── SUPPLIED MATERIAL
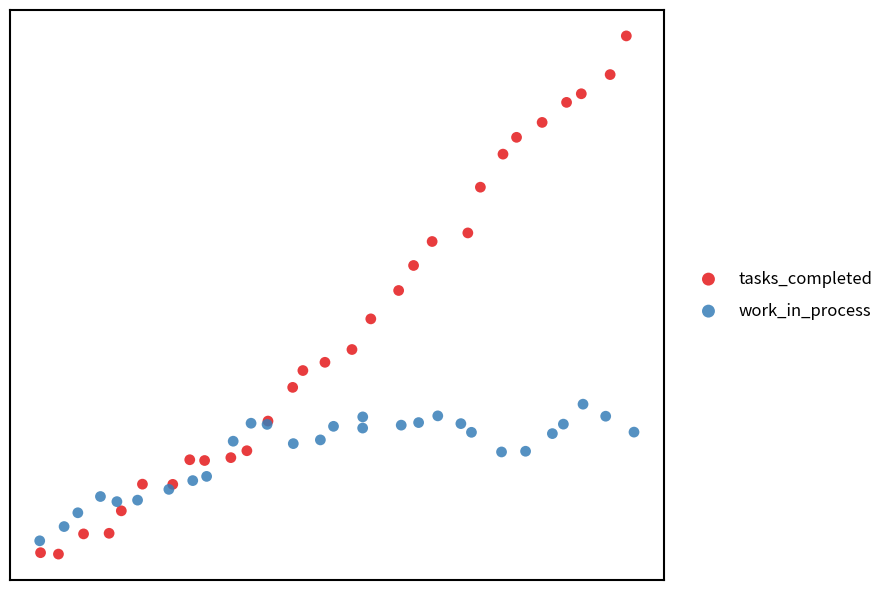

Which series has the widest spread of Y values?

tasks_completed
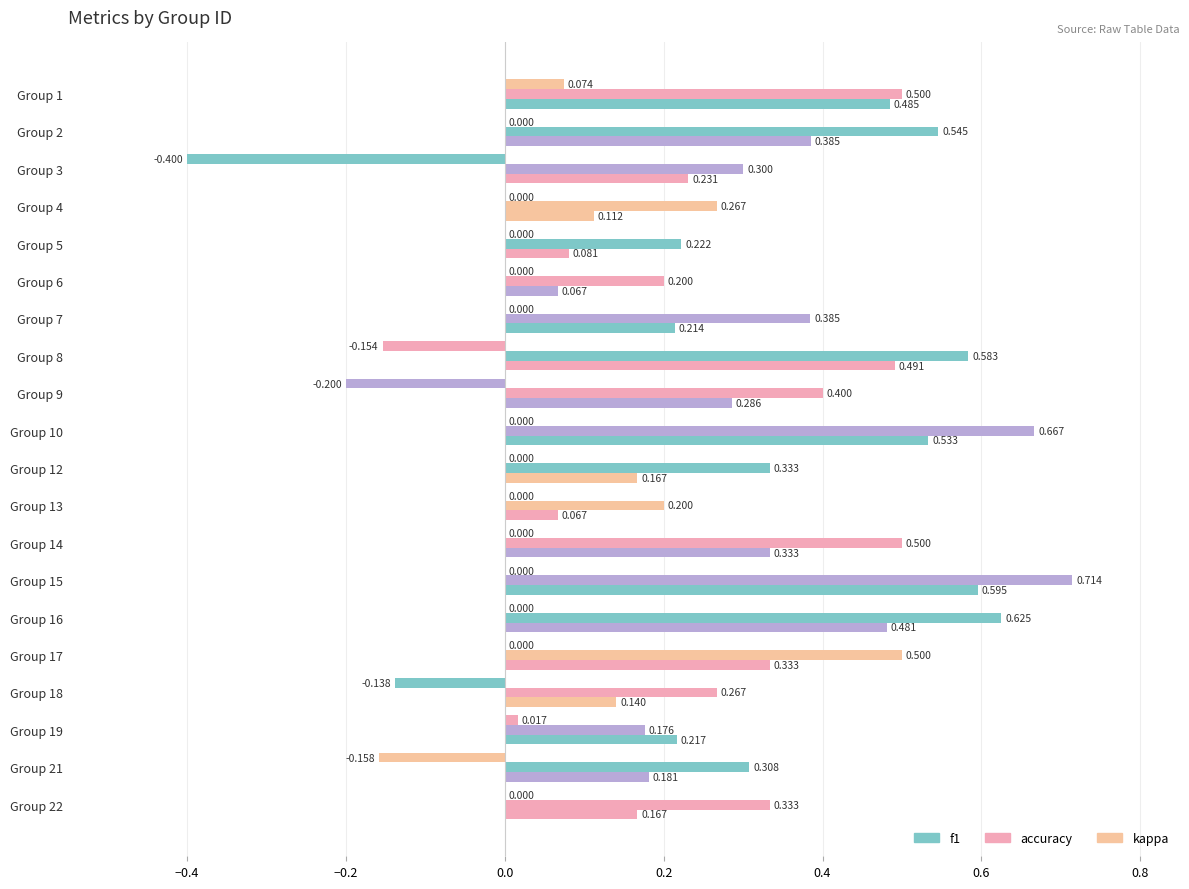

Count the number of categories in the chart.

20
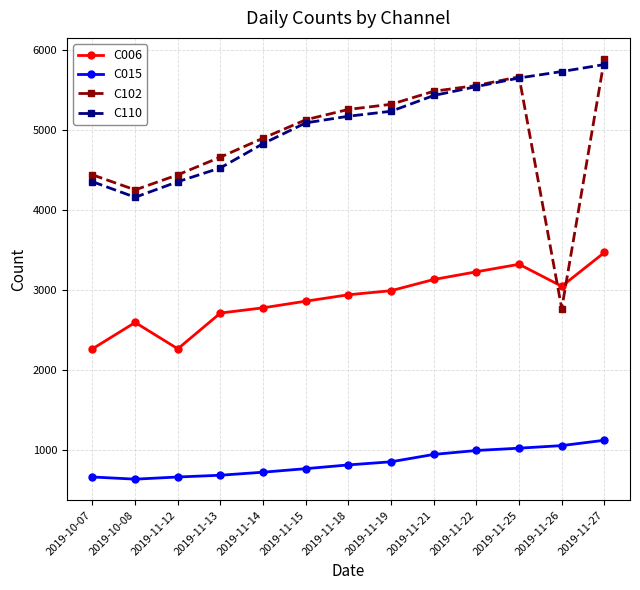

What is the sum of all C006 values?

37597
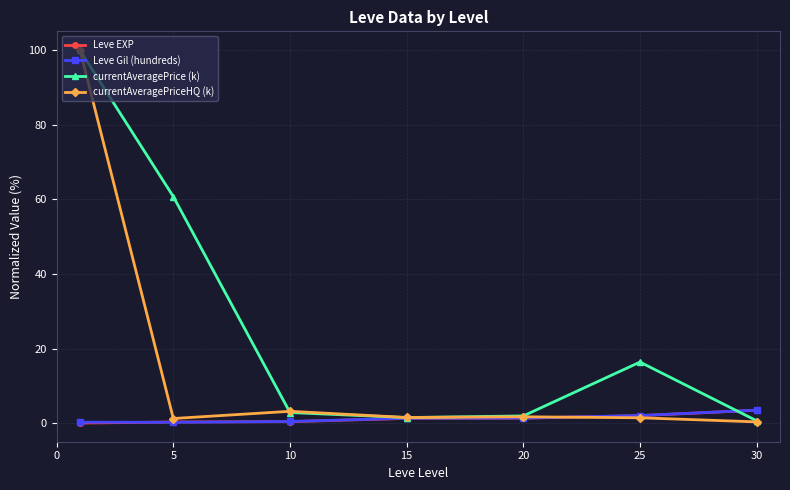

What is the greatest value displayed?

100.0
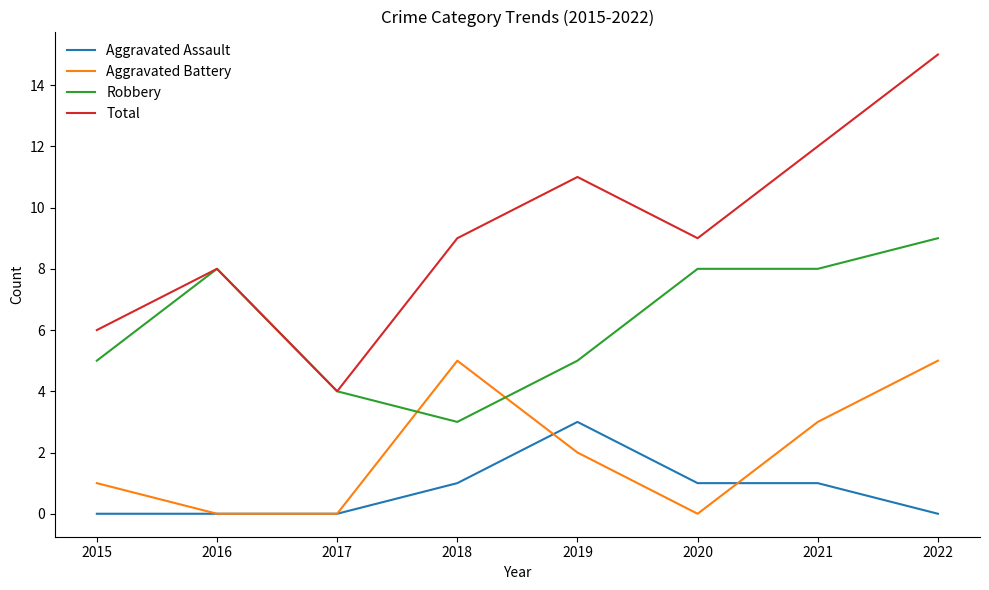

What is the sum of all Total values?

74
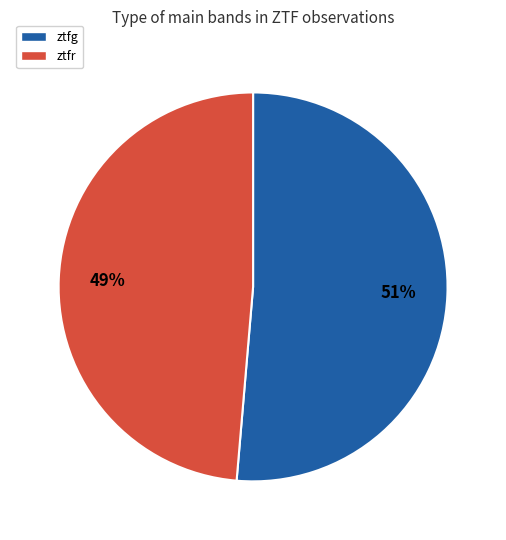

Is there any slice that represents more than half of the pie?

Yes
────
* TASK STATEMENT:
Rewrite the stretch of data from the line containing "What is the sum of all C006 values?" through the end of the data as a numbered list, leaving out blank lines and pictures.

* TASK SOLUTION:
1. What is the sum of all C006 values?
2. 37597
3. What is the greatest value displayed?
4. 100.0
5. What is the sum of all Total values?
6. 74
7. Is there any slice that represents more than half of the pie?
8. Yes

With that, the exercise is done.